The Himalayas: An ever-more dangerous adventure destination

KATHMANDU (AFP): US climber Hilaree Nelson’s death has brought home how treacherous the Himalayas are, dangers that guides and experts say are rising due to climate change and as more people seek high-altitude thrills.

Nelson, 49, was fatally swept down from close to the peak of the 8,163-metre (26,781-foot) Manaslu, the world’s eighth-highest mountain that she and her partner were attempting to ski down. Her body was retrieved on Wednesday.

What are the biggest killers?

Nepal is home to the most popular Himalayan peaks. Between 1950 and 2021, 1,042 deaths were recorded there, 405 of them this century.
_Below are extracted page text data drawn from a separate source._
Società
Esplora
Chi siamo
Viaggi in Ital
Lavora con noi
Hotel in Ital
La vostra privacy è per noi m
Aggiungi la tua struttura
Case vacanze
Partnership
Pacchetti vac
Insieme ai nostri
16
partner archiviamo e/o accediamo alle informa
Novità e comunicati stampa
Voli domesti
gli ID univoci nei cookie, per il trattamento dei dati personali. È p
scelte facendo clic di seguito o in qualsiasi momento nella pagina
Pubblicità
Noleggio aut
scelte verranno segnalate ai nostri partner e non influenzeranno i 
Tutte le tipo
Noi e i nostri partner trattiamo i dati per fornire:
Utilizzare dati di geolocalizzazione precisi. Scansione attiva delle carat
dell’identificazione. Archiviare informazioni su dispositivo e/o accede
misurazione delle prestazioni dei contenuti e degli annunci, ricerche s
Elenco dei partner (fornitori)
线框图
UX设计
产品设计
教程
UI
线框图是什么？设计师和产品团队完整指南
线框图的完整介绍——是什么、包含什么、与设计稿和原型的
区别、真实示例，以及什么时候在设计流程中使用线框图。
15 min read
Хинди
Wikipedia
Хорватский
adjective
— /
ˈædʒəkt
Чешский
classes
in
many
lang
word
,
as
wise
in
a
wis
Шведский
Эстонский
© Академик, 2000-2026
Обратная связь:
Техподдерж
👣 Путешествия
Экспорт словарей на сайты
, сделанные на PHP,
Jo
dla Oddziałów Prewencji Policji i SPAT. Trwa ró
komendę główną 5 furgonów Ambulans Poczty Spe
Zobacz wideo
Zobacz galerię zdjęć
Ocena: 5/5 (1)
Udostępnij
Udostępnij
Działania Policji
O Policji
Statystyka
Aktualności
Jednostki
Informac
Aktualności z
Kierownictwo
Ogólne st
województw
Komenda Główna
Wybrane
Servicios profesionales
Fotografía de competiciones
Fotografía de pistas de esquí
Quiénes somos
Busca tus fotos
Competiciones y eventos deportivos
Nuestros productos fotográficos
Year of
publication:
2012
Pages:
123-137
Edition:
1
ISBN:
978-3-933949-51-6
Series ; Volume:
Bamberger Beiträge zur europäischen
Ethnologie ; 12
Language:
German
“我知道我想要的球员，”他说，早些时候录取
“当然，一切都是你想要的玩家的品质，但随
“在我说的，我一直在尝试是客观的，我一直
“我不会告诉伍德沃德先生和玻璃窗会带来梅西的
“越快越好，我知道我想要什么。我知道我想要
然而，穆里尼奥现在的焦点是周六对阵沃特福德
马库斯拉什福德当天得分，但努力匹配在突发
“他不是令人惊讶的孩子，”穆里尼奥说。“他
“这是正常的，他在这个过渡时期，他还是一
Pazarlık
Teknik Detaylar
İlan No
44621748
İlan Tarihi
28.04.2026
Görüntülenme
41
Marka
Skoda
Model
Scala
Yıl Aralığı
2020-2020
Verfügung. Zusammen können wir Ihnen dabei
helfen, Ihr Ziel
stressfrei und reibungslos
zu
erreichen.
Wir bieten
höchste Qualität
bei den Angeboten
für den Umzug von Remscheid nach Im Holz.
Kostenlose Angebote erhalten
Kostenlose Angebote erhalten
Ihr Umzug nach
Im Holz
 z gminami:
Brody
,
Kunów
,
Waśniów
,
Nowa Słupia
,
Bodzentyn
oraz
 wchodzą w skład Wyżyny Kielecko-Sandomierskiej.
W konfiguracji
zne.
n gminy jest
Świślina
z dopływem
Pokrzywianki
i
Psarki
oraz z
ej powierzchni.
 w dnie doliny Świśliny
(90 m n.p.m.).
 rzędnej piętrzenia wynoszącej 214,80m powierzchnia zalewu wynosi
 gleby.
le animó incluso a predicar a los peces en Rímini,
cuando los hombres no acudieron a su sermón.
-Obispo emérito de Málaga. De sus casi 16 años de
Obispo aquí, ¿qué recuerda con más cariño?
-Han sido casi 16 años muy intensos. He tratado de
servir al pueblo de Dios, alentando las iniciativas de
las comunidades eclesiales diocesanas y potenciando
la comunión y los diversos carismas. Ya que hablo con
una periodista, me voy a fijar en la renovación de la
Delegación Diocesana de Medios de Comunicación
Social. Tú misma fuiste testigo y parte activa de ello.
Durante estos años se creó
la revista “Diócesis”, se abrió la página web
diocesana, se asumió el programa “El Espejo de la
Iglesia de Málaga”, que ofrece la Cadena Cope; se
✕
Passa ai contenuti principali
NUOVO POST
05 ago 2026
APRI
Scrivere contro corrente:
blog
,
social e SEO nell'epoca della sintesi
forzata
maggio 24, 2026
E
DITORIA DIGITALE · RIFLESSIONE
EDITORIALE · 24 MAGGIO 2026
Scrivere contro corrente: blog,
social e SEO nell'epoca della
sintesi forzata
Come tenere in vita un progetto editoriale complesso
A third of deaths are caused by avalanches, according to the Himalayan Database, and a third by climbers falling. Many also die from mountain sickness and exhaustion.

The deadliest is 8,091-metre Annapurna massif, with 72 deaths for 365 ascents since the 1950s — or one for every five successful summits. Dhaulagiri and Kanchenjunga both have a death rate of over 10 percent.
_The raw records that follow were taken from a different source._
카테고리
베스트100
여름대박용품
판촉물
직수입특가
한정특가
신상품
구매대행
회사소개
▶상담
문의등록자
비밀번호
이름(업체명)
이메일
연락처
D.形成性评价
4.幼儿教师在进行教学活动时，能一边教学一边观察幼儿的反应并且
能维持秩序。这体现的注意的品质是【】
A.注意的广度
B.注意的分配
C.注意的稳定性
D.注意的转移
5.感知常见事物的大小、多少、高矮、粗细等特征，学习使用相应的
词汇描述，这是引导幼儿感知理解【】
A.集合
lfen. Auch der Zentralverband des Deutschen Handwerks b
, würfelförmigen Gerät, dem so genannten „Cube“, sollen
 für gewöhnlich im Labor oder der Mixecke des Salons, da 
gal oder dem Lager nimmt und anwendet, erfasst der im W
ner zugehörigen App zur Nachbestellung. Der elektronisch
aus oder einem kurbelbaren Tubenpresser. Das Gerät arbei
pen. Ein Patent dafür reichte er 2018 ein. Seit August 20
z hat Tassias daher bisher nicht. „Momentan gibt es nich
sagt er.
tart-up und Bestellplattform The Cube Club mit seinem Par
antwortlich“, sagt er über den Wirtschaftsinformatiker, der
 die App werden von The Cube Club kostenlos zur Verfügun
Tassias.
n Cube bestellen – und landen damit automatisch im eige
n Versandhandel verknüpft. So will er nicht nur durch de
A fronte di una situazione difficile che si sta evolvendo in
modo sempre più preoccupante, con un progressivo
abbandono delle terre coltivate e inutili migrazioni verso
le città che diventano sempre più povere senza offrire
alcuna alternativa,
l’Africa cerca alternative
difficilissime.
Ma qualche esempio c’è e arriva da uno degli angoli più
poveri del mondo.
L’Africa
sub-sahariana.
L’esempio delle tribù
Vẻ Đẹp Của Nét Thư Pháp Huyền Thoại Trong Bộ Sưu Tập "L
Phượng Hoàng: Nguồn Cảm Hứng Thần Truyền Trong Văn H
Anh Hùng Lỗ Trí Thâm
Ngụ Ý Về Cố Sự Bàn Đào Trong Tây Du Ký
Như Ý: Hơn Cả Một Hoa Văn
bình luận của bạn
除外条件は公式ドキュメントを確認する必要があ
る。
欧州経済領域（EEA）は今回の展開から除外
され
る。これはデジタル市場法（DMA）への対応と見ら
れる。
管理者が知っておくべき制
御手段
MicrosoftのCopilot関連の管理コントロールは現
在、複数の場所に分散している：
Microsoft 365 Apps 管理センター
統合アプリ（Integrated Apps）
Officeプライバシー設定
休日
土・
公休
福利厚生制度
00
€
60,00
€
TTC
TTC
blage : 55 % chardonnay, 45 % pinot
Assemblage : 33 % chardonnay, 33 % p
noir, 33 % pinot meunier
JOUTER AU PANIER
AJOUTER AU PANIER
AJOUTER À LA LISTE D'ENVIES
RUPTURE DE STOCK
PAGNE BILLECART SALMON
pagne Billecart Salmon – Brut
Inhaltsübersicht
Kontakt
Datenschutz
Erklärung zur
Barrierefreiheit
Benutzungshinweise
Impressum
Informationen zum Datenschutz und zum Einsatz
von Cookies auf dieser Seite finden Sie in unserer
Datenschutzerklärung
Steep passages and avalanche danger have earned Pakistan’s K2 the name “savage mountain”, with at least 70 fatalities since 1947.

The most deaths occur on Everest, with more than 300 dying between 1950 and 2021. But with many more climbers, the fatality rate is comparatively low at 2.84 percent.

How has climate change hit the Himalayas?

A 2019 study warned that Himalayan glaciers were melting twice as fast than before the turn of the century.

Another study this year, using carbon dating, showed the top layer of ice close to the Everest summit was around 2,000 years old, suggesting that the glacier was thinning more than 80 times faster than the time it took to form.

How has this increased the dangers?

Although no extensive research has been done looking at climate change and mountaineering risks in the Himalayas, climbers have reported crevasses widening, running water on previously snowy slopes, and increasing formation of glacial lakes.

“Wearing snow crampons on thinning ice and exposed rocks can be particularly dangerous,” said the hugely experienced Nepali mountaineer Sanu Sherpa, 47, who has climbed all 14 highest peaks in the world twice.

“Snow coverage is a lot less. I worry that the mountains will be just rocks in the next few generations.”

As glaciers become more unpredictable, avalanche risk can increase.

In 2014, an immense tumbling wall of snow, ice and rock killed 16 Nepali guides on Everest’s treacherous Khumbu Icefall in one of the deadliest accidents on the Himalayas.

“The weather has become more erratic. Some years warmer, others colder,” a mountaineering blogger Alan Arnette told AFP.

“Overall, the usual historical patterns cannot be used as predictions, so climbing has become much more dangerous concerning the weather.”

What about overcrowding?

But experts say a major killer is also the inexperience of a new wave of ill-prepared mountaineer tourists rushing for summits among the hundreds who flock to Nepal, Pakistan and Tibet every year.

The rapid growth of the climbing industry has created fierce competition among companies for business, raising fears that some were cutting corners on safety.

Nepal this year issued 404 permits for Manaslu peak, double than usual. Pakistan issued about 200 for K2, twice the usual number.

In 2019 a massive traffic jam on Everest forced teams to wait hours in freezing temperatures, lowering depleted oxygen levels that can lead to sickness and exhaustion.

At least four of the 11 deaths that year were blamed on overcrowding.

What measures are being taken to make mountains safer?

Many tour companies now use drones for remote sensing for risk assessment, monitor real-time climbers’ vital data and some climbers wear GPS trackers.

Expedition organisers are also stocking more oxygen and the quality of weather reports has vastly improved.

But Lukas Furtenbach of Furtenbach Adventures said that more needs to be done.

“Companies need to invest in avalanche education and training and risk assessment tools for their guides and also in avalanche equipment like beacons and (rescue technology) RECCO,” he told AFP.

But in the end, it comes down to decisions operators make.

“We of course work as hard as we can to get our clients to the top, but only if this can be done within strict margins,” said Mike Hamill of Climbing the Seven Summits.

“We are not afraid to back off of a climb if conditions or weather dictate that it is too dangerous.”